* Start DATA FOR PROCESSING *

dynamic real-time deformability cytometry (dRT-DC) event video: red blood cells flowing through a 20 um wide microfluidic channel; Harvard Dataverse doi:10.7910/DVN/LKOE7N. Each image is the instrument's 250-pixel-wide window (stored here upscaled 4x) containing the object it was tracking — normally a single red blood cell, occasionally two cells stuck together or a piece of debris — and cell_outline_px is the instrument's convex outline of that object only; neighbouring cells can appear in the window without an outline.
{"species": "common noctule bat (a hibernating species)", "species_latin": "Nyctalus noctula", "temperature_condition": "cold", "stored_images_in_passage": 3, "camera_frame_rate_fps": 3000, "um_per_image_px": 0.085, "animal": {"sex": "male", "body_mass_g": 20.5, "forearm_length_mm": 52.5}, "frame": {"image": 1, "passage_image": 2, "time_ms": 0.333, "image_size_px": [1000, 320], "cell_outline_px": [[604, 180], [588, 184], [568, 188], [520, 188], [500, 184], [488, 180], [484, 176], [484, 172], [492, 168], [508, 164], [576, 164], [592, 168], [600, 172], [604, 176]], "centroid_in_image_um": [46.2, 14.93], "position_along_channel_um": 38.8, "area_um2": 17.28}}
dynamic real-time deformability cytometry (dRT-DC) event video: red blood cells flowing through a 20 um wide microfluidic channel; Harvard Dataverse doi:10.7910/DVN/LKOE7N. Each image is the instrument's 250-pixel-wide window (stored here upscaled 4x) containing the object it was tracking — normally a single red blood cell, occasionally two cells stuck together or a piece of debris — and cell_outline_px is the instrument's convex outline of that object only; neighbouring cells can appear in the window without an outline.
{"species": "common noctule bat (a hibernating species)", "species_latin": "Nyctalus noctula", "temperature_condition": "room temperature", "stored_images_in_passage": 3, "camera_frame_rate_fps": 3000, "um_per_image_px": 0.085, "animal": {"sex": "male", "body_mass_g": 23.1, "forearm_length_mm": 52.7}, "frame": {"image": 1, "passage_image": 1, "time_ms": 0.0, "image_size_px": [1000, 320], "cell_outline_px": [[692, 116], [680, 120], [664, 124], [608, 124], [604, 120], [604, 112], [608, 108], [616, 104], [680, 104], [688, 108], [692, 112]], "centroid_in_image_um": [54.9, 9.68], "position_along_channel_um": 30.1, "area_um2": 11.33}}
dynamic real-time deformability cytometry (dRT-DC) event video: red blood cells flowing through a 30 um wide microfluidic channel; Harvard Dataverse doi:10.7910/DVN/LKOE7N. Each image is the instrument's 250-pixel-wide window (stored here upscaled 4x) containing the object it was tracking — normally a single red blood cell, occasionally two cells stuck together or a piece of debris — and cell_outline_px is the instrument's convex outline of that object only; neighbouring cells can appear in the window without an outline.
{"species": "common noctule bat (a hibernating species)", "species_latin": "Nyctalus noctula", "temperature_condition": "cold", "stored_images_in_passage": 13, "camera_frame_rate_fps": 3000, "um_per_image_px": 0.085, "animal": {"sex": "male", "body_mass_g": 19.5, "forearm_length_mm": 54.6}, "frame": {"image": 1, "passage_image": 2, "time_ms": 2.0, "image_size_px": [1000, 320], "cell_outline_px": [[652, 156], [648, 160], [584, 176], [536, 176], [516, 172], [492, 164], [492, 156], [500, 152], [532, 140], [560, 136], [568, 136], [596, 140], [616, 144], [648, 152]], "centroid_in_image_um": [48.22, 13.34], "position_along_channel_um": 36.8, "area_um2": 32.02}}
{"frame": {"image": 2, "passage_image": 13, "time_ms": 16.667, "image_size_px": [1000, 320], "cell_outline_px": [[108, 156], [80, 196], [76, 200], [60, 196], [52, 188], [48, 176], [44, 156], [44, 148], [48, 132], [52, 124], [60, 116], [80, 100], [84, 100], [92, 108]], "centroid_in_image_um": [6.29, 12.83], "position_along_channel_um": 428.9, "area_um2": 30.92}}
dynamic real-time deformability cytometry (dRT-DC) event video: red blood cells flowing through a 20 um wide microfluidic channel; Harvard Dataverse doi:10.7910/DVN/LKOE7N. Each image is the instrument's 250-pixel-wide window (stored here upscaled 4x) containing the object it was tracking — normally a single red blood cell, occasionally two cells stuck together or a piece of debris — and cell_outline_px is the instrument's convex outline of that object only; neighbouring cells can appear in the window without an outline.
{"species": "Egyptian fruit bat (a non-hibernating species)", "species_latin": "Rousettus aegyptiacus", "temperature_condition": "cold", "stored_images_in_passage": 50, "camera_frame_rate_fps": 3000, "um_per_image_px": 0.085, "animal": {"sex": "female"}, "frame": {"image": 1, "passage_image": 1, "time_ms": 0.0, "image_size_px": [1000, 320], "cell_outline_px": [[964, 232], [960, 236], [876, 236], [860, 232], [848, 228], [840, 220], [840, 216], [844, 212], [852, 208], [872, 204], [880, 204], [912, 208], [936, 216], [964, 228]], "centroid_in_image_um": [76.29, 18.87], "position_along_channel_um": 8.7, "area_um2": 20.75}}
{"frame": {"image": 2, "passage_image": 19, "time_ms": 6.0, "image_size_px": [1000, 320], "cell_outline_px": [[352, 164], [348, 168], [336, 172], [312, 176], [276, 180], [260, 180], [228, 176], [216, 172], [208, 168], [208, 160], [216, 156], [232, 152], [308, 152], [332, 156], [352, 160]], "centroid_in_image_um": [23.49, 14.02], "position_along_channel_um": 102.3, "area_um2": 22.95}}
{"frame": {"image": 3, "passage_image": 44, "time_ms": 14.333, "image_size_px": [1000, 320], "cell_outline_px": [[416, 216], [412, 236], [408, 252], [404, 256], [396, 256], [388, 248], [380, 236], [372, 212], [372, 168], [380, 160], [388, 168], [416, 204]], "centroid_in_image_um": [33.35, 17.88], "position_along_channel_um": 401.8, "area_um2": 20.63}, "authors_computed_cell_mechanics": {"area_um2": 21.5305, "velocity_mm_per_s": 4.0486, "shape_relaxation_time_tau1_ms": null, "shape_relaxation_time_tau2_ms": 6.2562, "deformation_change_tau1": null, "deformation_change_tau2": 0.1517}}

* End DATA FOR PROCESSING *

(WHAT YOU HAVE TO DO): Make a verbatim copy of every entry shown above.

(OUTPUT FOR THIS TASK):
dynamic real-time deformability cytometry (dRT-DC) event video: red blood cells flowing through a 20 um wide microfluidic channel; Harvard Dataverse doi:10.7910/DVN/LKOE7N. Each image is the instrument's 250-pixel-wide window (stored here upscaled 4x) containing the object it was tracking — normally a single red blood cell, occasionally two cells stuck together or a piece of debris — and cell_outline_px is the instrument's convex outline of that object only; neighbouring cells can appear in the window without an outline.
{"species": "common noctule bat (a hibernating species)", "species_latin": "Nyctalus noctula", "temperature_condition": "cold", "stored_images_in_passage": 3, "camera_frame_rate_fps": 3000, "um_per_image_px": 0.085, "animal": {"sex": "male", "body_mass_g": 20.5, "forearm_length_mm": 52.5}, "frame": {"image": 1, "passage_image": 2, "time_ms": 0.333, "image_size_px": [1000, 320], "cell_outline_px": [[604, 180], [588, 184], [568, 188], [520, 188], [500, 184], [488, 180], [484, 176], [484, 172], [492, 168], [508, 164], [576, 164], [592, 168], [600, 172], [604, 176]], "centroid_in_image_um": [46.2, 14.93], "position_along_channel_um": 38.8, "area_um2": 17.28}}
dynamic real-time deformability cytometry (dRT-DC) event video: red blood cells flowing through a 20 um wide microfluidic channel; Harvard Dataverse doi:10.7910/DVN/LKOE7N. Each image is the instrument's 250-pixel-wide window (stored here upscaled 4x) containing the object it was tracking — normally a single red blood cell, occasionally two cells stuck together or a piece of debris — and cell_outline_px is the instrument's convex outline of that object only; neighbouring cells can appear in the window without an outline.
{"species": "common noctule bat (a hibernating species)", "species_latin": "Nyctalus noctula", "temperature_condition": "room temperature", "stored_images_in_passage": 3, "camera_frame_rate_fps": 3000, "um_per_image_px": 0.085, "animal": {"sex": "male", "body_mass_g": 23.1, "forearm_length_mm": 52.7}, "frame": {"image": 1, "passage_image": 1, "time_ms": 0.0, "image_size_px": [1000, 320], "cell_outline_px": [[692, 116], [680, 120], [664, 124], [608, 124], [604, 120], [604, 112], [608, 108], [616, 104], [680, 104], [688, 108], [692, 112]], "centroid_in_image_um": [54.9, 9.68], "position_along_channel_um": 30.1, "area_um2": 11.33}}
dynamic real-time deformability cytometry (dRT-DC) event video: red blood cells flowing through a 30 um wide microfluidic channel; Harvard Dataverse doi:10.7910/DVN/LKOE7N. Each image is the instrument's 250-pixel-wide window (stored here upscaled 4x) containing the object it was tracking — normally a single red blood cell, occasionally two cells stuck together or a piece of debris — and cell_outline_px is the instrument's convex outline of that object only; neighbouring cells can appear in the window without an outline.
{"species": "common noctule bat (a hibernating species)", "species_latin": "Nyctalus noctula", "temperature_condition": "cold", "stored_images_in_passage": 13, "camera_frame_rate_fps": 3000, "um_per_image_px": 0.085, "animal": {"sex": "male", "body_mass_g": 19.5, "forearm_length_mm": 54.6}, "frame": {"image": 1, "passage_image": 2, "time_ms": 2.0, "image_size_px": [1000, 320], "cell_outline_px": [[652, 156], [648, 160], [584, 176], [536, 176], [516, 172], [492, 164], [492, 156], [500, 152], [532, 140], [560, 136], [568, 136], [596, 140], [616, 144], [648, 152]], "centroid_in_image_um": [48.22, 13.34], "position_along_channel_um": 36.8, "area_um2": 32.02}}
{"frame": {"image": 2, "passage_image": 13, "time_ms": 16.667, "image_size_px": [1000, 320], "cell_outline_px": [[108, 156], [80, 196], [76, 200], [60, 196], [52, 188], [48, 176], [44, 156], [44, 148], [48, 132], [52, 124], [60, 116], [80, 100], [84, 100], [92, 108]], "centroid_in_image_um": [6.29, 12.83], "position_along_channel_um": 428.9, "area_um2": 30.92}}
dynamic real-time deformability cytometry (dRT-DC) event video: red blood cells flowing through a 20 um wide microfluidic channel; Harvard Dataverse doi:10.7910/DVN/LKOE7N. Each image is the instrument's 250-pixel-wide window (stored here upscaled 4x) containing the object it was tracking — normally a single red blood cell, occasionally two cells stuck together or a piece of debris — and cell_outline_px is the instrument's convex outline of that object only; neighbouring cells can appear in the window without an outline.
{"species": "Egyptian fruit bat (a non-hibernating species)", "species_latin": "Rousettus aegyptiacus", "temperature_condition": "cold", "stored_images_in_passage": 50, "camera_frame_rate_fps": 3000, "um_per_image_px": 0.085, "animal": {"sex": "female"}, "frame": {"image": 1, "passage_image": 1, "time_ms": 0.0, "image_size_px": [1000, 320], "cell_outline_px": [[964, 232], [960, 236], [876, 236], [860, 232], [848, 228], [840, 220], [840, 216], [844, 212], [852, 208], [872, 204], [880, 204], [912, 208], [936, 216], [964, 228]], "centroid_in_image_um": [76.29, 18.87], "position_along_channel_um": 8.7, "area_um2": 20.75}}
{"frame": {"image": 2, "passage_image": 19, "time_ms": 6.0, "image_size_px": [1000, 320], "cell_outline_px": [[352, 164], [348, 168], [336, 172], [312, 176], [276, 180], [260, 180], [228, 176], [216, 172], [208, 168], [208, 160], [216, 156], [232, 152], [308, 152], [332, 156], [352, 160]], "centroid_in_image_um": [23.49, 14.02], "position_along_channel_um": 102.3, "area_um2": 22.95}}
{"frame": {"image": 3, "passage_image": 44, "time_ms": 14.333, "image_size_px": [1000, 320], "cell_outline_px": [[416, 216], [412, 236], [408, 252], [404, 256], [396, 256], [388, 248], [380, 236], [372, 212], [372, 168], [380, 160], [388, 168], [416, 204]], "centroid_in_image_um": [33.35, 17.88], "position_along_channel_um": 401.8, "area_um2": 20.63}, "authors_computed_cell_mechanics": {"area_um2": 21.5305, "velocity_mm_per_s": 4.0486, "shape_relaxation_time_tau1_ms": null, "shape_relaxation_time_tau2_ms": 6.2562, "deformation_change_tau1": null, "deformation_change_tau2": 0.1517}}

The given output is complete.